#### [YOUR OBJECTIVE]
Please retype the listing below exactly as it stands, skipping any pictures.

#### [DATASET CONTENT]
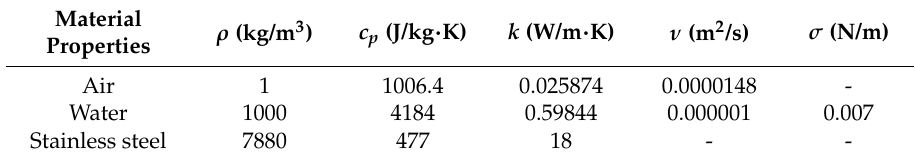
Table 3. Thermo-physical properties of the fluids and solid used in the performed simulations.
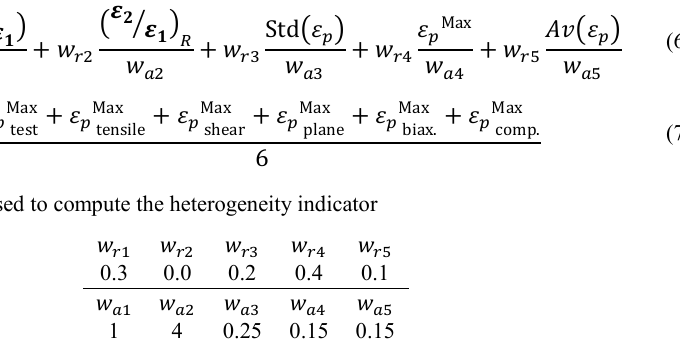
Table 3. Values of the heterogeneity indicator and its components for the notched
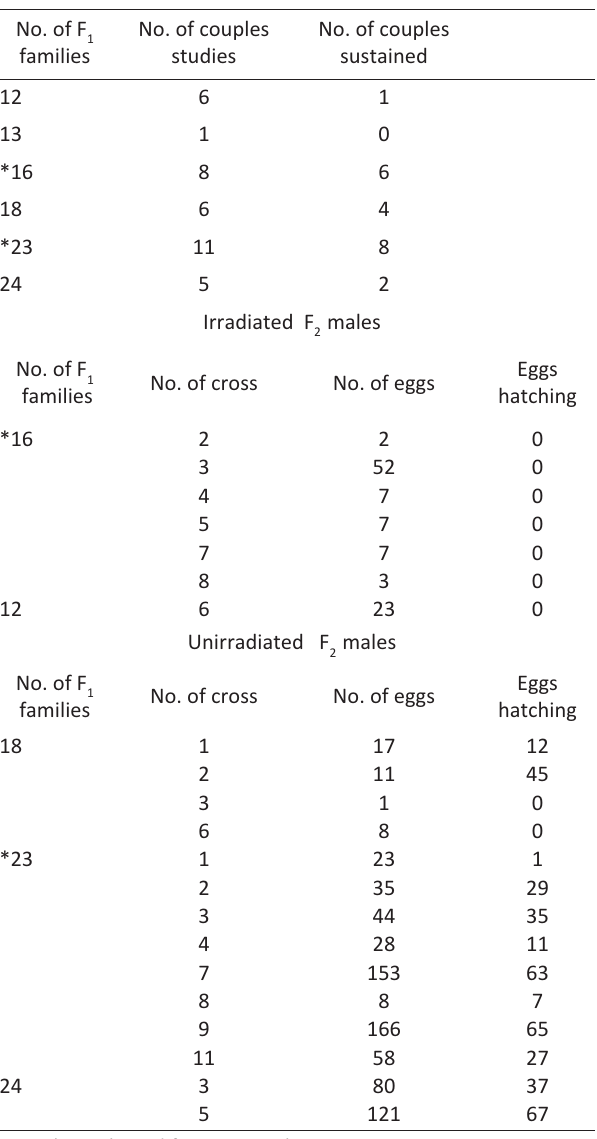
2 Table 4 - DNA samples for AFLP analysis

#### [SOLUTION]
Table 3. Thermo-physical properties of the fluids and solid used in the performed simulations.
Table 3. Values of the heterogeneity indicator and its components for the notched
2 Table 4 - DNA samples for AFLP analysis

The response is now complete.